Comprendí que se aplazaba mi suplicio, y deseoso de ponerme en buena armonía con los verdugos, volví a implorar al jefe, que estaba, sin duda en un buen cuarto de hora.

-Tengo mucha hambre, señó Carmelo, y no cenar esta noche es cosa triste ¿Me darán un poco de lo que hay?

-Güeno, por eso no reñiremos: senará usté por última ve... No diga que en Nochebuena. Carmelo no le ha atendío.

¡Y se me atendió a fe, con abundancia! Comí, o, mejor dicho, devoré del pavo relleno, del salado jamón, que llamaba por el Málaga; de los chorizos picantes y de los primores de confitería que también incitaban a beber. Temo haberme achispado un poco, y estoy seguro de haber dormido como si ningún peligro me amenazase. ¡Era Nochebuena! Y me parecía que, del cielo estrellado, una protección divina descendía sobre mí...

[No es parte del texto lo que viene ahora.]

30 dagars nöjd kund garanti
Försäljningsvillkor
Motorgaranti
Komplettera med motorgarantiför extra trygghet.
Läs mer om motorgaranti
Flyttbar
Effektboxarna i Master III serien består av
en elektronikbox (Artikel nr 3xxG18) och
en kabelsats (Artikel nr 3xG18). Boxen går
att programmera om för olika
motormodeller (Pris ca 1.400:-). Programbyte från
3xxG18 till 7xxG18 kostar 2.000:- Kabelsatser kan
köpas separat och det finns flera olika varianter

Desperté bruscamente al ruido de un fogonazo... Una lucha, un trajín furioso, tiros, blasfemias... Mi amigo el sargento, con su tropa, estaba realizando la célebre captura, que le valió el ascenso y la cruz. Josele yacía con la cabeza deshecha; Ramonsiyo, ágil, se escapó como un gato; el señó Carmelo, codo con codo...

-Ha sido el espolique el que me dio la noticia sin querer... -decíame poco después mi amigo-. No pudo negar, y comprendí lo que pasaba... ¡Buena suerte ha tenido usted!

En efecto, hasta recuperé el dinero, que estaba en el marsellés del facineroso. Y, en mi interior, no puede menos de sentir una confusa simpatía por el que me hubiese despachado al otro mundo, pero que no lo hizo en Nochebuena...

-Adiós, señó Carmelo -le dije-. Su cena estaba riquísima...

-¡Váyaste a jasé burla de quien lo parió! -respondiome brutalmente.